Oralpenicillin, also Penicillin, das nicht intravenös eingespritzt, sondern in Pillenform eingenommen werden kann, ist gleichfalls eine österreichische Erfindung. Ein anderer österreichischer Ingenieur wurde zum international anerkannten Spezialisten für den Bau von Gaswerken, während sich ein weiterer auf Verbrennungsmotoren spezialisiert hat und als selbständiger Konstrukteur für die bedeutendsten Fahrzeugfabriken Europas arbeitet.

Ein österreichischer Unternehmer, der neuartige elektrische Schaltanlagen erzeugt, wurde zum Lieferanten amerikanischer Großkonzeme. Seine Schaltanlagen werden überall dort verwendet, wo besondere Präzision erforderlich ist, unter anderem auf Kap Kennedy.

Auch bei Konsumgütern und kleinen Erfindungen für den Alltags- gebrauch waren Österreicher erfolgreich. österreichische Schmalfilmkameras sind in aller Welt führend und dank ständigen Neuerungen den meisten Konkurrenzprodukten fast immer um Längen voraus.

Ein österreichischer Kraftfahrzeugmechaniker hatte den Einfall, sich auf die Erzeugung von Autozubehör zu spezialisieren. Er beliefert heute fast alle großen Automobilfabriken Europas. Österreich ist auch eines der wenigen Länder der Welt, in denen Dieseleinspritzpumpen erzeugt werden; sie werden von den Kraftfahrbetrieben aus aller Welt bezogen.

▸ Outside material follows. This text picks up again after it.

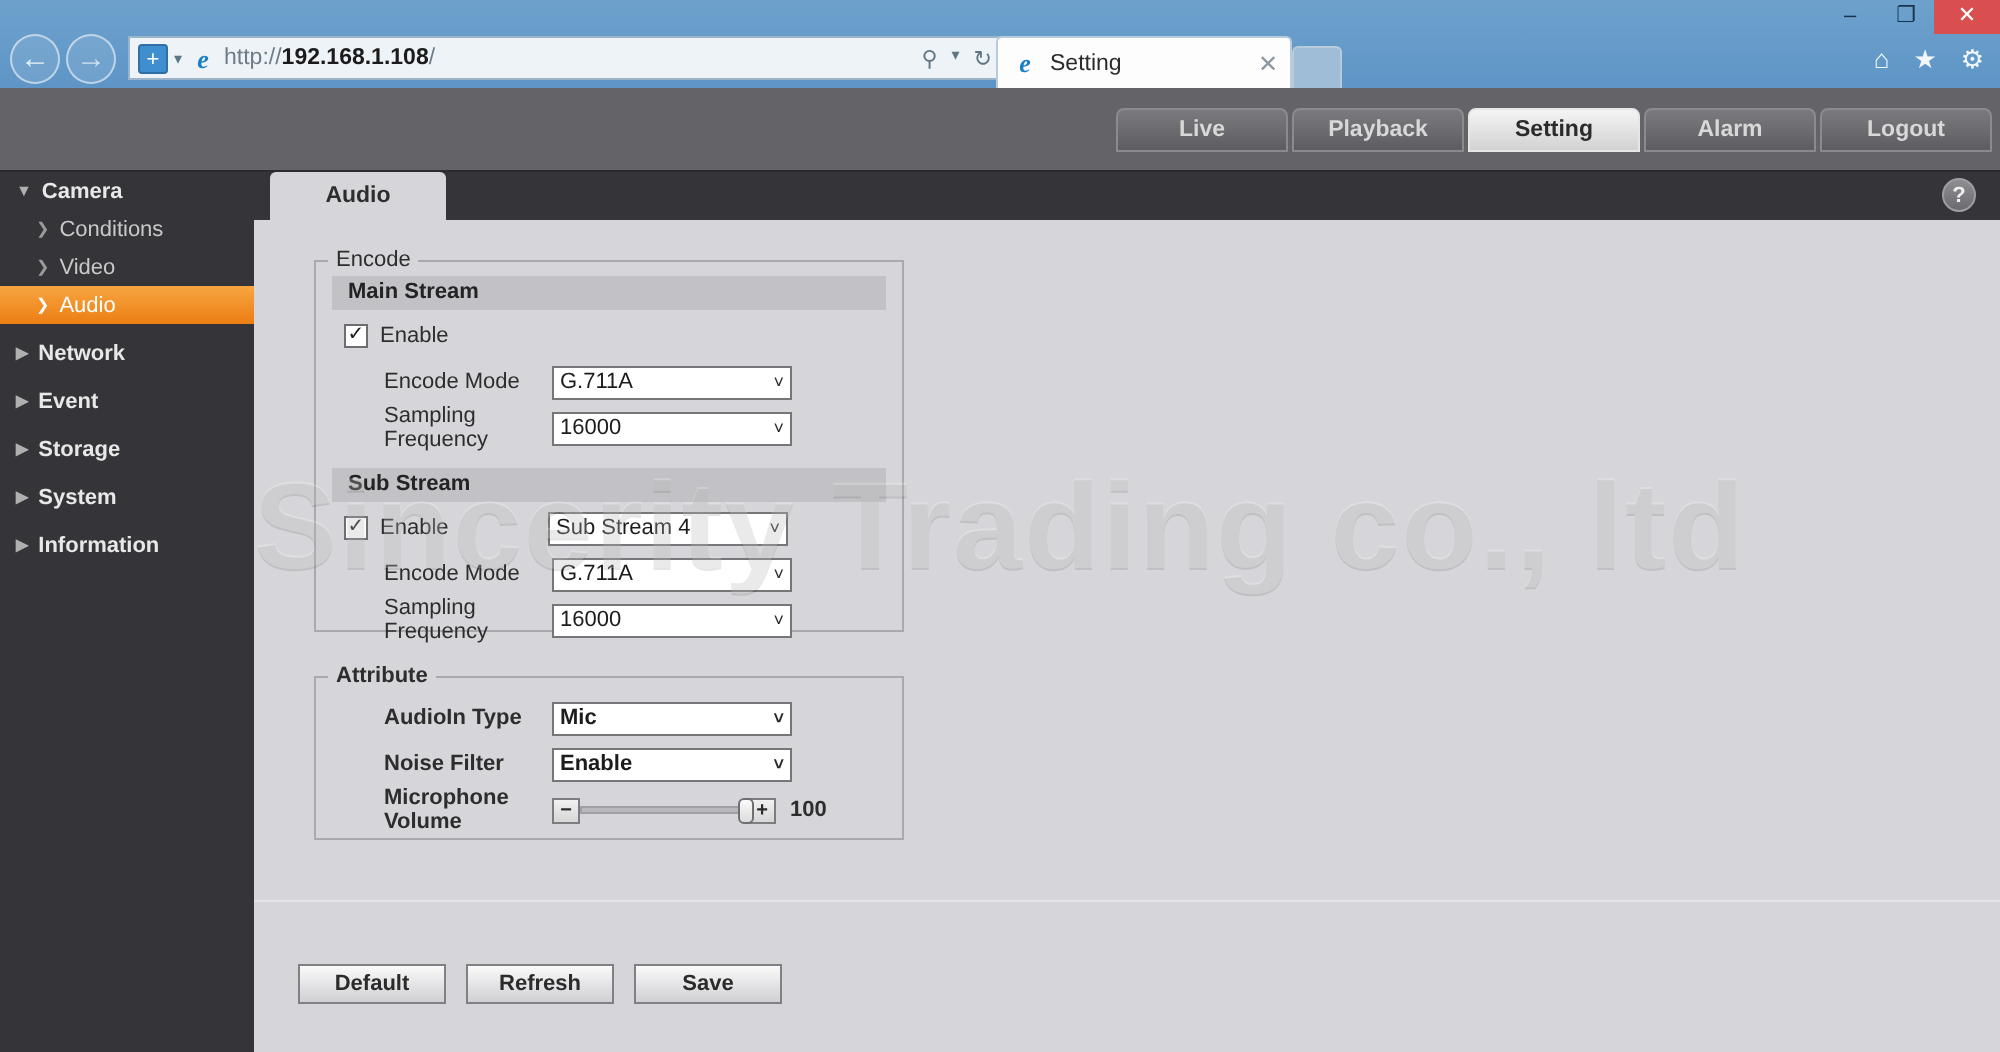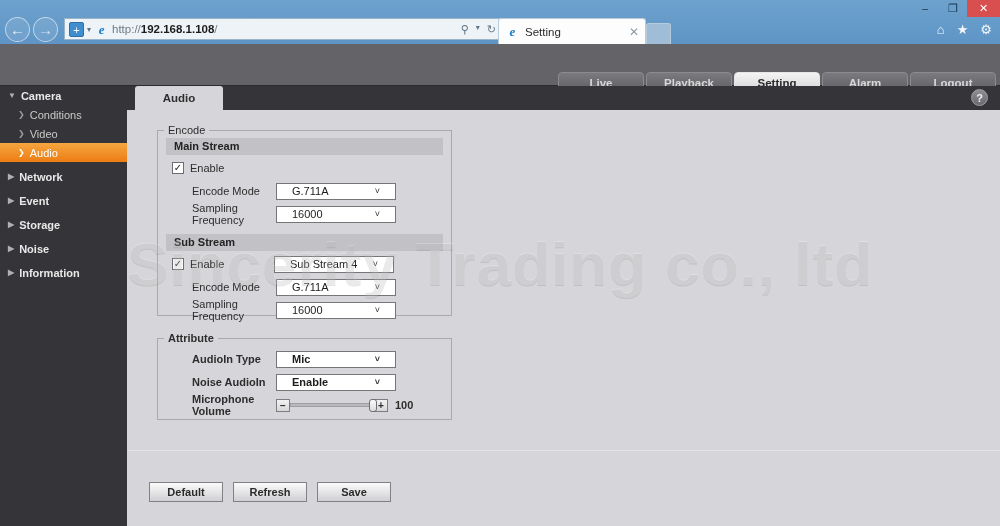"Live" .main-tab { margin-top: 18px -> none }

Einige nach dem Kriege gegründete Glashütten stellen feinstes Tafelglas her und gehören zu den Lieferanten der internationalen Luxuskaufhäuser, unter anderem Tiffany in New York. Ein österreichischer Lüsterfabrikant, der aus einer kinderreichen Arbeiterfamilie stammt und gleichfalls ganz aus eigener Kraft zum Industriellen geworden ist, exportiert den Großteil seiner Produktion in alle Welt, wobei seine Entwürfe vielfach tonangebend sind.

Etwas fehlt noch

Natürlich ist das Bild dieses technischen Österreich nicht ungetrübt. So erstaunlich auch die in unserem Land vollbrachten Leistungen sind

— um so erstaunlicher, als sie oft unter sehr widrigen Umständen erzielt wurden —, so unbefriedigend ist die Forschungsförderung in unserem Land, so daß die vorhandene technische Begabung bei weitern nicht in jenem Maße genutzt werden kann, in dem sie vorhanden ist.

Gerade da wir mit Naturschätzen nicht überreich bedacht sind und noch dazu geographisch ungünstig liegen, wäre die Pflege und Aufwertung unseres reichen „Gehirnkapitals, um so dringlicher. Resignation ist völlig falsch am Platz. Die bisher vollbrachte österreichische Leistung beweist, daß die notwendigen Kräfte vorhanden sind, die mit verhältnismäßig geringen Mitteln mobilisiert werden können.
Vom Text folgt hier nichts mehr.